Sen, ilk emri “oku” olan bir dinin; “Beşikten mezara kadar ilim tahsil edin” diyen bir Peygamberin; “Bana bir harf öğretenin kırk yıl kölesi olurum”, diyen bir din büyüğünün övgüsüne mazhar olmuş birisin.
Sen;“En büyük savaş cehaletle savaştır” diyen devlet kurucusunun “yeni nesli emanet ettiği” yüce Türk milletinin öğretmenisin.
Sen, ülke kalkınmasında, ileri ve çağdaş uygarlık düzeyine ulaşmasında baş mimarsın.

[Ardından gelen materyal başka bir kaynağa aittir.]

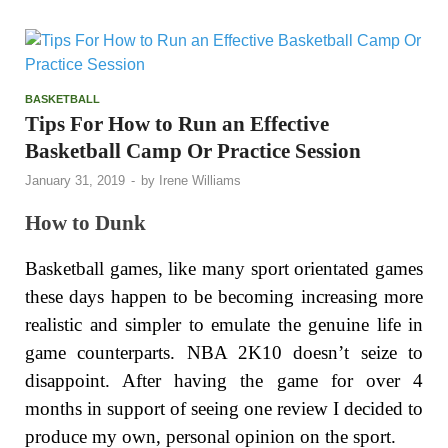
BASKETBALL
Tips For How to Run an Effective
Basketball Camp Or Practice Session
January 31, 2019
-
by
Irene Williams
How to Dunk
Basketball games, like many sport orientated games
these days happen to be becoming increasing more
realistic and simpler to emulate the genuine life in
game counterparts. NBA 2K10 doesn’t seize to
disappoint. After having the game for over 4
months in support of seeing one review I decided to
produce my own, personal opinion on the sport.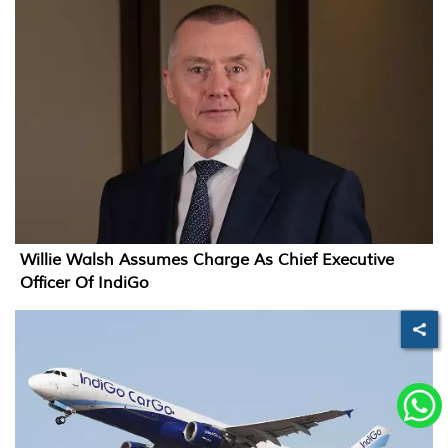
Willie Walsh Assumes Charge As Chief Executive
Officer Of IndiGo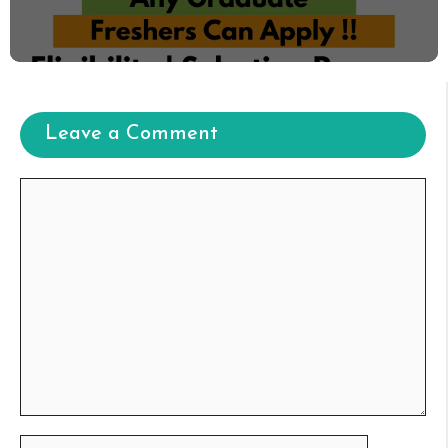
Leave a Comment
Comment
Name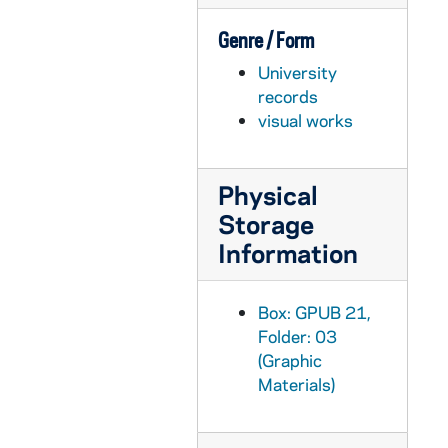
GPUB 21/09: Stanford and Keenan Halls - Exterior view, 1993
Genre / Form
GPUB 21/09: University Club - Exterior view, circa 1980s
University
GPUB 21/09: Ivy Covered Gable with cross on top (Walsh Hall?), 1973
records
GPUB 21/09: Moreau Seminary Cross, 1978
visual works
GPUB 21/09: Silhouette of a window with a view outside, 1978
GPUB 21/09: Crossroads Fountain in Nieuwland Science Hall, Crowley, LaFortune Student Center, and Hayes Healy Courtyard, 1978
Physical
GPUB 21/09: Light fixture sconce on an exterior wall, 1976
Storage
GPUB 21/09: Bas relief on a building of a lamp sitting on a stack of books, 1985
Information
GPUB 21/09: Exterior view of a Dorm Chapel? Stained Glass window with tree branches in front, 1985
GPUB 21/09: Iron gate with a scroll design, 1985
Box: GPUB 21,
Folder: 03
GPUB 21/09: Loftus Sports Center Complex - Exterior View; photo by Bruce Harlan (duplicate), circa 1980s
(Graphic
GPUB 21/09: South Dining Hall - Exterior view; photo by Ron Parent, circa 1980s
Materials)
GPUB 21/09: Columba Hall - Exterior view; photo by Ron Parent, circa 1980s
GPUB 21/09: Joyce Athletic and Convocation Center (JACC) - Exterior view from Galvin Hall Life Sciences Center, circa 1970s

Sen; ilmin, gerçeğin, doğrunun rehberi; öğreticisisin.
Sen, nesillerin ümit var olmaları sağlayan, yürüyecekleri yolları aydınlatan bir meşale, onlara heyecan aşılayan, yaşama ve var olma gücü veren bir bayraksın.
Sen bütün bu özelliklerinden dolayı Türk toplumunda hala erişilmez bir yüceliğe sahipsin. Sabrın, fedakârlığın, vefakârlığın, feragatin şerefli bir timsali olma özelliğini her türlü sıkıntılara rağmen sürdürmek zorundasın. Varsın değer ölçüleri alt üst olmuş yamuklar, seni daracık pencerelerinden değerlendirmeye çalışsınlar. Onlar, geçmişte ve günümüzde devletlerin eğitim ve eğitimin temel taşları olan öğretmenlere verdikleri önem ölçüsünde gelişip güçlendiklerini göremeyecek kadar kördürler.

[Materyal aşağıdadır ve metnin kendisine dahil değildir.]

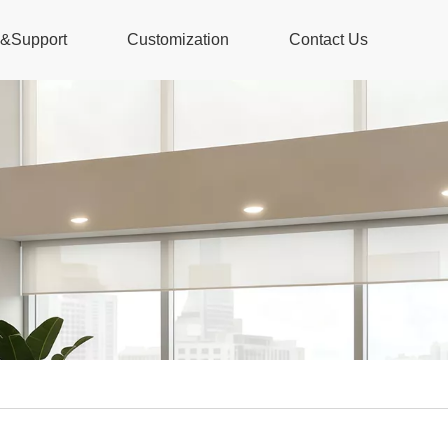
s&Support
Customization
Contact Us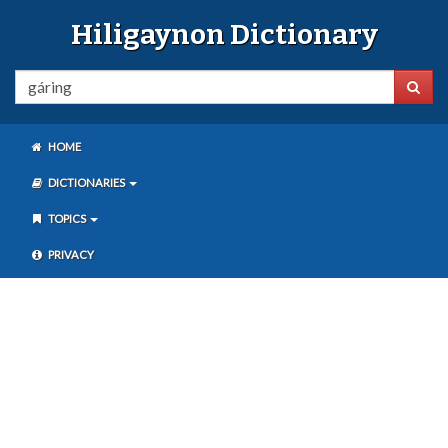
Hiligaynon Dictionary
HOME
DICTIONARIES
TOPICS
PRIVACY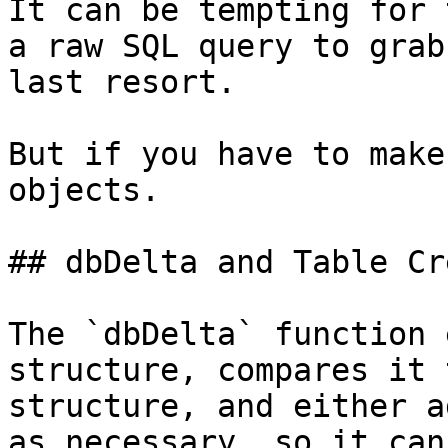
It can be tempting for 
a raw SQL query to grab
last resort.

But if you have to make
objects.

## dbDelta and Table Cr
The `dbDelta` function 
structure, compares it 
structure, and either a
as necessary, so it can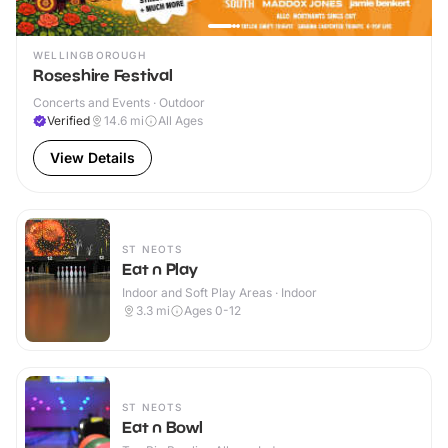
WELLINGBOROUGH
Roseshire Festival
Concerts and Events · Outdoor
Verified
14.6
mi
All Ages
View Details
ST NEOTS
Eat n Play
Indoor and Soft Play Areas · Indoor
3.3
mi
Ages 0-12
ST NEOTS
Eat n Bowl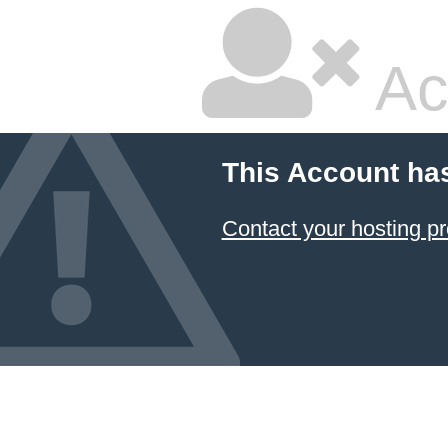
Ac
This Account ha
Contact your hosting pr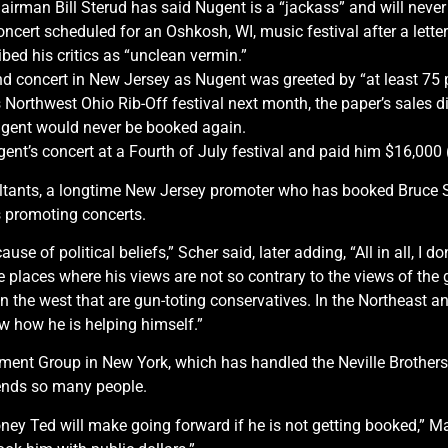
airman Bill Sterud has said Nugent is a “jackass” and will neve
ncert scheduled for an Oshkosh, WI, music festival after a letter
ed his critics as “unclean vermin.”
2nd concert in New Jersey as Nugent was greeted by “at least 75 
 Northwest Ohio Rib-Off festival next month, the paper’s sales d
gent would never be booked again.
nt’s concert at a Fourth of July festival and paid him $16,000 (
ants, a longtime New Jersey promoter who has booked Bruce Spri
s promoting concerts.
ecause of political beliefs,” Scher said, later adding, “All in all, I d
o the places where his views are not so contrary to the views of t
 in the west that are gun-toting conservatives. In the Northeast a
ew how he is helping himself.”
nment Group in New York, which has handled the Neville Brother
ends so many people.
ey Ted will make going forward if he is not getting booked,” Mai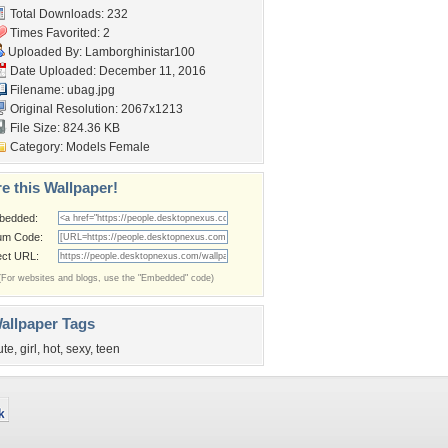
Total Downloads: 232
Times Favorited: 2
Uploaded By:
Lamborghinistar100
Date Uploaded: December 11, 2016
Filename: ubag.jpg
Original Resolution: 2067x1213
File Size: 824.36 KB
Category:
Models Female
e this Wallpaper!
bedded:
um Code:
ect URL:
(For websites and blogs, use the "Embedded" code)
allpaper Tags
ute
,
girl
,
hot
,
sexy
,
teen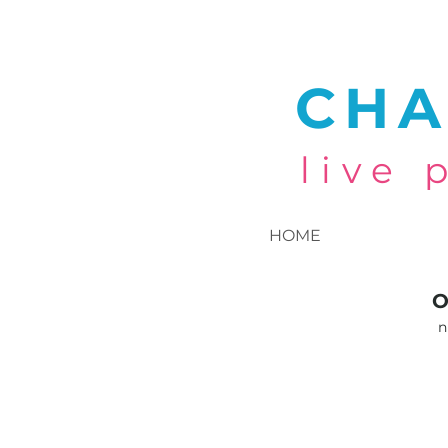
CHA
live
HOME
O
n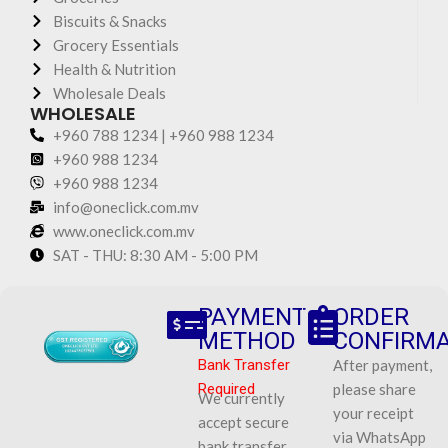
Biscuits & Snacks
Grocery Essentials
Health & Nutrition
Wholesale Deals
WHOLESALE
+960 788 1234 | +960 988 1234
+960 988 1234
+960 988 1234
info@oneclick.com.mv
www.oneclick.com.mv
SAT - THU: 8:30 AM - 5:00 PM
PAYMENT
ORDER
METHOD
CONFIRMA
Bank Transfer
After payment,
Required
please share
We currently
your receipt
accept secure
via WhatsApp
bank transfer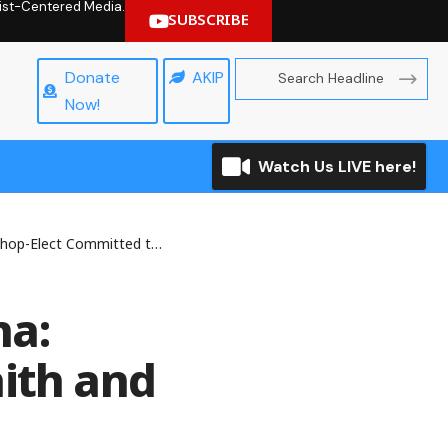
hrist-Centered Media.
SUBSCRIBE
Donate
AKIP
Now!
Watch Us LIVE here!
ommitted to Faith and Service
na:
aith and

Sen vatan yüreğinle fedakârlığın doruklarında dolaştıkça, inanıyorum ki daha da yücelecek sana şaşı bakan bu bakar körlere de ışık olacaksın. Yarının güçlü kudretli Türkiye’si seninle hayat bulacak; ektiğin tohumlar yeşerecek, tomurcuklanan çiçekler özenli bakımın sayesinde açacaklar.
Sen körpecik dimağlara kendi benliğini öğrettikçe, sevmeyi, sevilmeyi aşıladıkça yarınlarımız daha sıcak, daha aydınlık olacaktır. Varsın bu taşlı, dikenli yollar ayakları kanatsın...

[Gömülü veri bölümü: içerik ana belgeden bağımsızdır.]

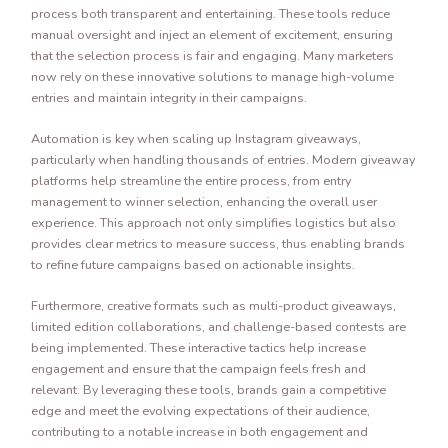
process both transparent and entertaining. These tools reduce
manual oversight and inject an element of excitement, ensuring
that the selection process is fair and engaging. Many marketers
now rely on these innovative solutions to manage high-volume
entries and maintain integrity in their campaigns.
Automation is key when scaling up Instagram giveaways,
particularly when handling thousands of entries. Modern giveaway
platforms help streamline the entire process, from entry
management to winner selection, enhancing the overall user
experience. This approach not only simplifies logistics but also
provides clear metrics to measure success, thus enabling brands
to refine future campaigns based on actionable insights.
Furthermore, creative formats such as multi-product giveaways,
limited edition collaborations, and challenge-based contests are
being implemented. These interactive tactics help increase
engagement and ensure that the campaign feels fresh and
relevant. By leveraging these tools, brands gain a competitive
edge and meet the evolving expectations of their audience,
contributing to a notable increase in both engagement and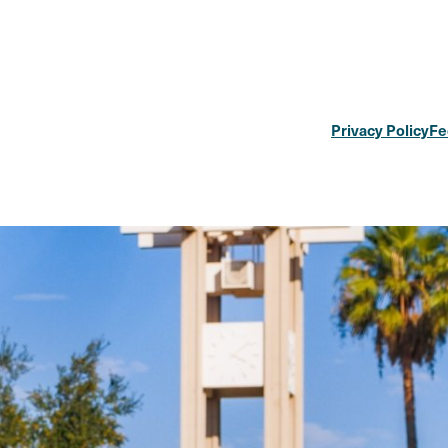
Privacy Policy
Fe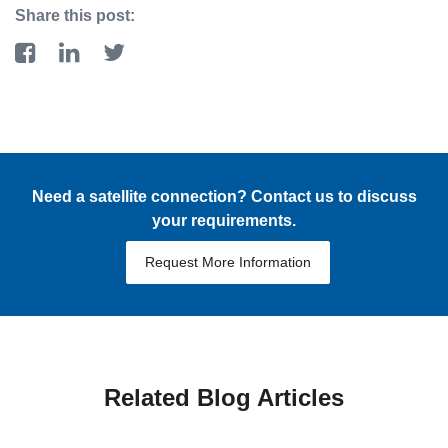
Share this post:
Need a satellite connection? Contact us to discuss
your requirements.
Request More Information
Related Blog Articles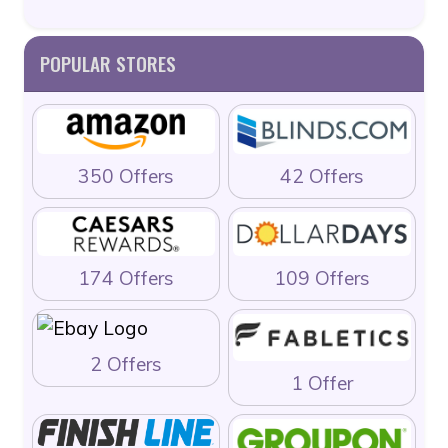
POPULAR STORES
350 Offers
42 Offers
174 Offers
109 Offers
2 Offers
1 Offer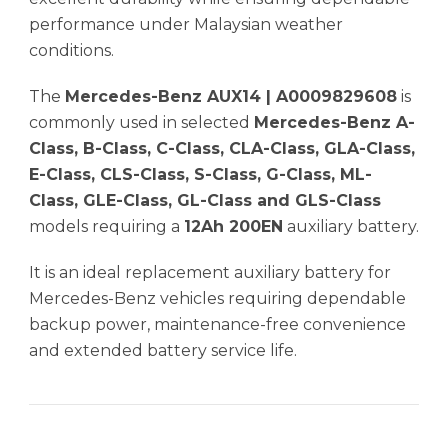
performance under Malaysian weather
conditions.
The
Mercedes-Benz AUX14 | A0009829608
is
commonly used in selected
Mercedes-Benz A-
Class, B-Class, C-Class, CLA-Class, GLA-Class,
E-Class, CLS-Class, S-Class, G-Class, ML-
Class, GLE-Class, GL-Class and GLS-Class
models requiring a
12Ah 200EN
auxiliary battery.
It is an ideal replacement auxiliary battery for
Mercedes-Benz vehicles requiring dependable
backup power, maintenance-free convenience
and extended battery service life.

Sen, güçsüzlüğün karşısında demirden bilek; sevgide, şefkatte ana gibi yürek; vatan ve milletin bölünmez bütünlüğünde çelikten yelek; iyiliklere, doğruluklara, güzelliklere çiçeklerinle çelenk oldukça güzel Türkiye’miz geleceğe daha emin adımlarla yürüyecektir.
Senin manevî huzurunda bir kez daha saygıyla, minnetle eğiliyor; sana armağan ettiğim bir şiirimle “Öğretmenler Günü”nü kutluyor; sağlık, huzur ve esenlikler diliyorum.
Bu kutsal görevi yaparken şehit olanlar ile ebedi dünyaya intikal edenlere de Allah’tan rahmet diliyorum. Ruhları şad mekânları cennet olsun.